The band began work on the disc right on the heels of the 2004 “Vote For Change” tour, on which a number of big-name acts tried to rally support for Democratic presidential candidate John Kerry. McCready said that outing stoked the creative fires for the new CD.
“(It was) exciting for us to be part of that whole democratic process and speak up as taxpayers and citizens of the United States,” he said. “Certainly it didn’t work out how we wanted it to, and we were kind of bummed and depressed from that. But you’ve got to pick yourself up by your bootstraps, to use a cliché, and you’ve got to keep moving on.”
Not surprisingly, the new CD includes several songs that address the state of the world during the G.W. Bush presidency, including “World Wide Suicide,” which forcefully examines the futility of war, and “Unemployable,” which laments the dead-end future of an unemployed older worker.
In McCready’s view, several factors have helped generate the strong initial response to the Pearl Jam CD – including the climate of today’s world.
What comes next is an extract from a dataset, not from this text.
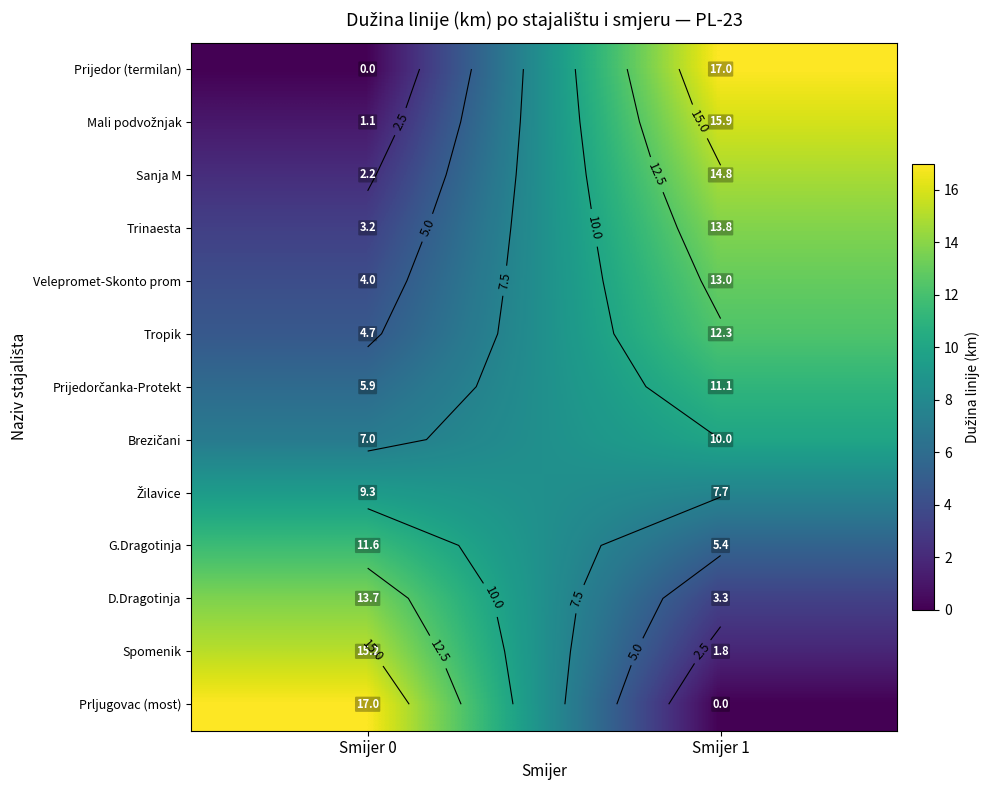

True or false: Prljugovac (most) has a value of 9.9 at Smijer 1.

False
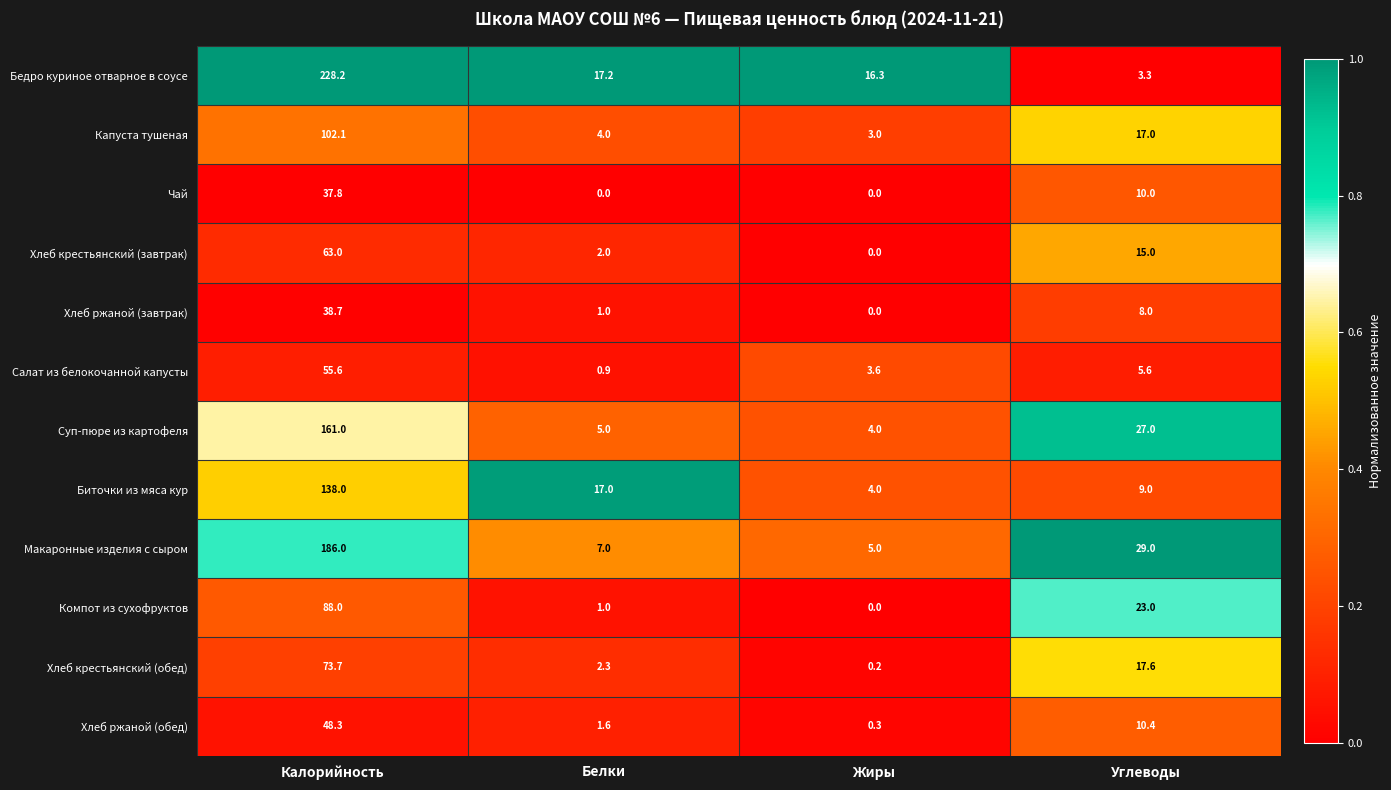

At which label is Хлеб ржаной (обед) closest to 24?

Углеводы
“I think it’s the times we’re living in. We’re reacting to how that is, and that comes out musically,” he said. “I believe that having a new record label (J Records) that’s excited about it (helps). The promotional side makes people get to hear it on the radio or get to see us on TV. I also feel that we worked really hard on it for about a year and a half…We really wanted to make this as powerful as possible, so we put all of our positive and spiritual energy into that record.”
The new songs are also adding a charge to Pearl Jam’s live show.
“We want to make these new songs as exciting as we feel they are on the record, and to make them as exciting as some of our older tunes are,” McCready said, noting the band rehearsed for a solid month before starting the tour. “So we’ve been working hard, more than we ever have for any tour.”
What: Pearl Jam with My Morning Jacket
Where: Tweeter Center, Harbour Blvd., Camden
When: Sat. and Sun., May 27 and 28, 7:30 p.m.